Consegne:
1. Estrai dal testo fornito il passo che va da "La profezia dei" a "alla media nazionale.".
2. Quali parole del testo fornito terminano in «-ale» o in «-ali»? Elencale tutte nell'ordine in cui compaiono.

La strategia è quella di puntare sulla permacultura, un sistema che mette al centro dei bisogni delle popolazioni un’agricoltura sostenibile in grado di riprodurre ecosistemi naturali. "Il nostro obiettivo è supportare le comunità con le quali lavoriamo nella creazione di colture pluriennali caratterizzate da bassi consumi di energia fossile e una forte coscienza sociale".

 

La profezia dei Maya

 

In un paese in cui la terra rappresenta la maggiore fonte di ricchezza, la metà della popolazione viene sistematicamente discriminata. I discendenti dei Maya sono coloro che più pagano il prezzo di una gestione agraria dissennata. Non è un caso che il tasso di povertà e analfabetismo sia molto più alto tra le popolazioni indigene rispetto alla media nazionale.

Estratto dei dati:

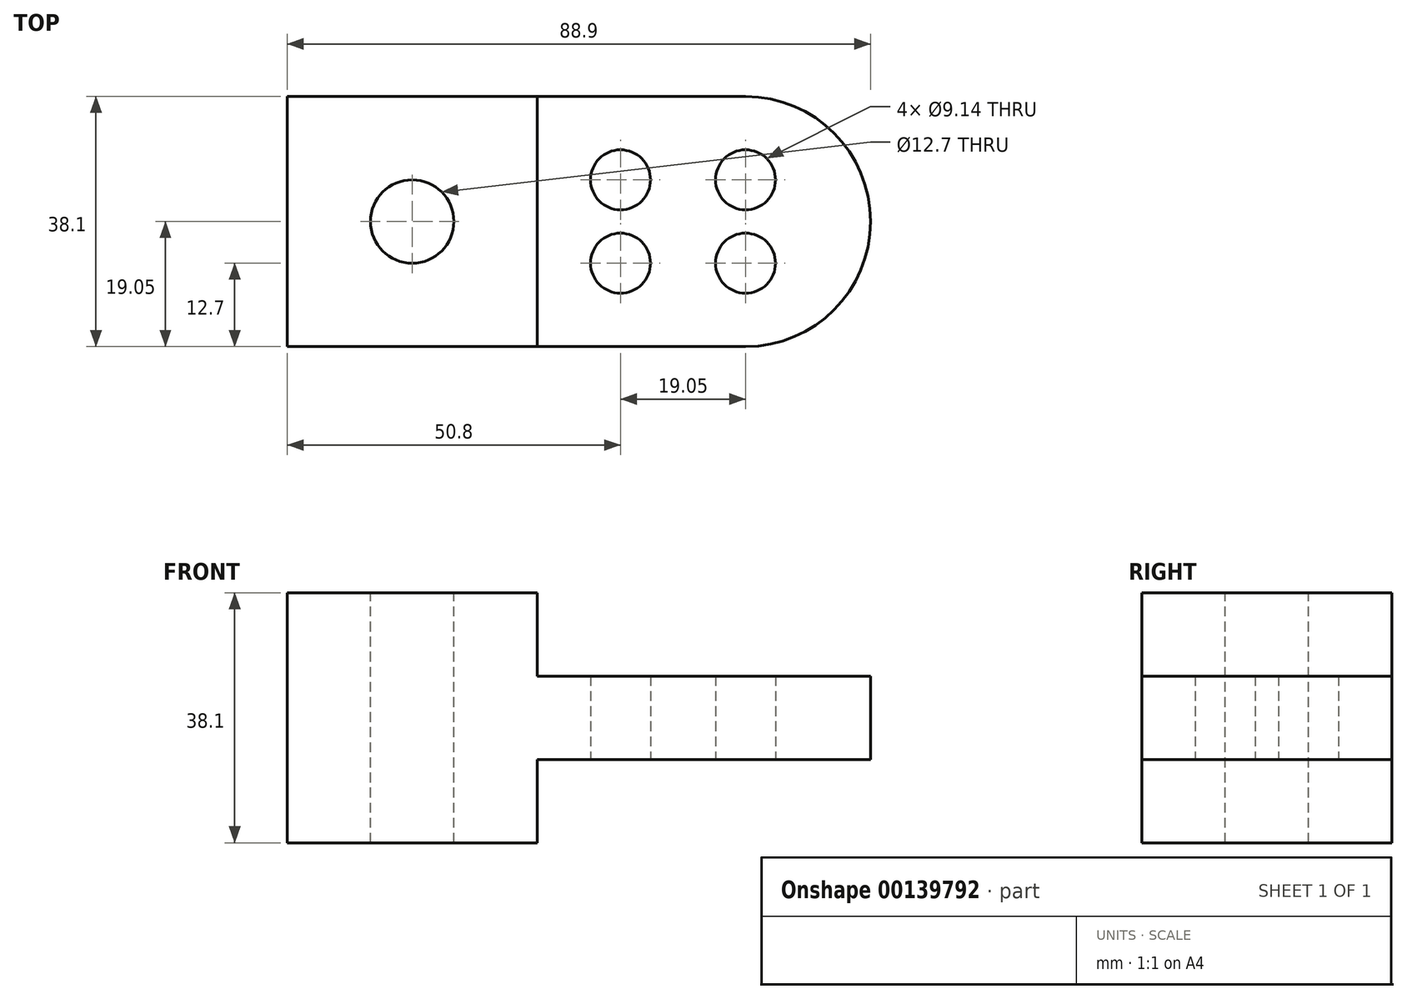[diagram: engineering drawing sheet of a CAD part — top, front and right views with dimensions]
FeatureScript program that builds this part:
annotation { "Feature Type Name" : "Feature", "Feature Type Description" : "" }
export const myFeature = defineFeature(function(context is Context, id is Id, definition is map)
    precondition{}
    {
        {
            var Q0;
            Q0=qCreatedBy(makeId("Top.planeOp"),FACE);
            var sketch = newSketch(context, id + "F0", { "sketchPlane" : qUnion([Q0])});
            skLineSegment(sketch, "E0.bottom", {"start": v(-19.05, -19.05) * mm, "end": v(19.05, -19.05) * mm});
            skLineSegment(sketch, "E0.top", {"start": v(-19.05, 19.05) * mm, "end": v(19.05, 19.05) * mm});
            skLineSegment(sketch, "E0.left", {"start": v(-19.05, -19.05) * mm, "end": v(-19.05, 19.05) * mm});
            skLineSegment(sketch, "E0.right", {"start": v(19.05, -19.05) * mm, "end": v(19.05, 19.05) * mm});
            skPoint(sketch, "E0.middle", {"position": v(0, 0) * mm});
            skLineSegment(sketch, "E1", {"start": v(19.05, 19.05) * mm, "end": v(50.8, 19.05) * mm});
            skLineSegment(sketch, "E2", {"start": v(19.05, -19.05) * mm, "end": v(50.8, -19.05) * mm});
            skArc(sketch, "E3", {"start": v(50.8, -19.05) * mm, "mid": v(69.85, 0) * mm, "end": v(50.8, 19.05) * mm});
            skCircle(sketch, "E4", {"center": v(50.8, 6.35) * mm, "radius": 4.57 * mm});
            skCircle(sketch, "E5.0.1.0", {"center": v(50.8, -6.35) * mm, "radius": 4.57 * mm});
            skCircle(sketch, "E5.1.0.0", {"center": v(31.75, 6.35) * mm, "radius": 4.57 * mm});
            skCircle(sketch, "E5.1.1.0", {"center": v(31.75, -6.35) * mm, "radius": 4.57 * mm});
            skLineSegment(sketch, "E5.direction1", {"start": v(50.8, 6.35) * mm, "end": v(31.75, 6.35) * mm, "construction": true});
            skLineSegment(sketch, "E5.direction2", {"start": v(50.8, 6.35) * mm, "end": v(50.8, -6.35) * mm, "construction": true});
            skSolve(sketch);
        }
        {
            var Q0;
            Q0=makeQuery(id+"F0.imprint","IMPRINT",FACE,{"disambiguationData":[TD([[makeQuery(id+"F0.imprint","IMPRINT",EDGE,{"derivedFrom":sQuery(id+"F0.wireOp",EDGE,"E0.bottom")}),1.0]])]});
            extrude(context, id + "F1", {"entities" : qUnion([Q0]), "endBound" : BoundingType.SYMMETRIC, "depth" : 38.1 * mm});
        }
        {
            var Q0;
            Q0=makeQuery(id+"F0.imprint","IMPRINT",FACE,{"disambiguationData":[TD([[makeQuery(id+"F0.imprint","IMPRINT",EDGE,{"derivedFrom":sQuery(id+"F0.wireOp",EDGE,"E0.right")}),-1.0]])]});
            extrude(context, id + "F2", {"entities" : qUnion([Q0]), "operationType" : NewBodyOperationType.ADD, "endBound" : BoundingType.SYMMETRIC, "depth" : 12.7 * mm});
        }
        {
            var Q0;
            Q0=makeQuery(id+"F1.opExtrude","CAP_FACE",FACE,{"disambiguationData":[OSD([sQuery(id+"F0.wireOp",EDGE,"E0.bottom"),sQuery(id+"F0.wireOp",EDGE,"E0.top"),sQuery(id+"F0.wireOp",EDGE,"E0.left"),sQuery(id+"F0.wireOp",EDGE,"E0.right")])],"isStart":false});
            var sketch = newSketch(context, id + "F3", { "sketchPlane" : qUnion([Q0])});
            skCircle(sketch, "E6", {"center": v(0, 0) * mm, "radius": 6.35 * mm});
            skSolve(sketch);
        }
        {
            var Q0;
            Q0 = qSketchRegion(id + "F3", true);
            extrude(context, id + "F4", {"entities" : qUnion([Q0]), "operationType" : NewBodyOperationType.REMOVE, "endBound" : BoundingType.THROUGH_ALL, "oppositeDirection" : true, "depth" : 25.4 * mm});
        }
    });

Elenco risposte:
1.
La profezia dei Maya

 

In un paese in cui la terra rappresenta la maggiore fonte di ricchezza, la metà della popolazione viene sistematicamente discriminata. I discendenti dei Maya sono coloro che più pagano il prezzo di una gestione agraria dissennata. Non è un caso che il tasso di povertà e analfabetismo sia molto più alto tra le popolazioni indigene rispetto alla media nazionale.

2. naturali, quali, pluriennali, sociale, nazionale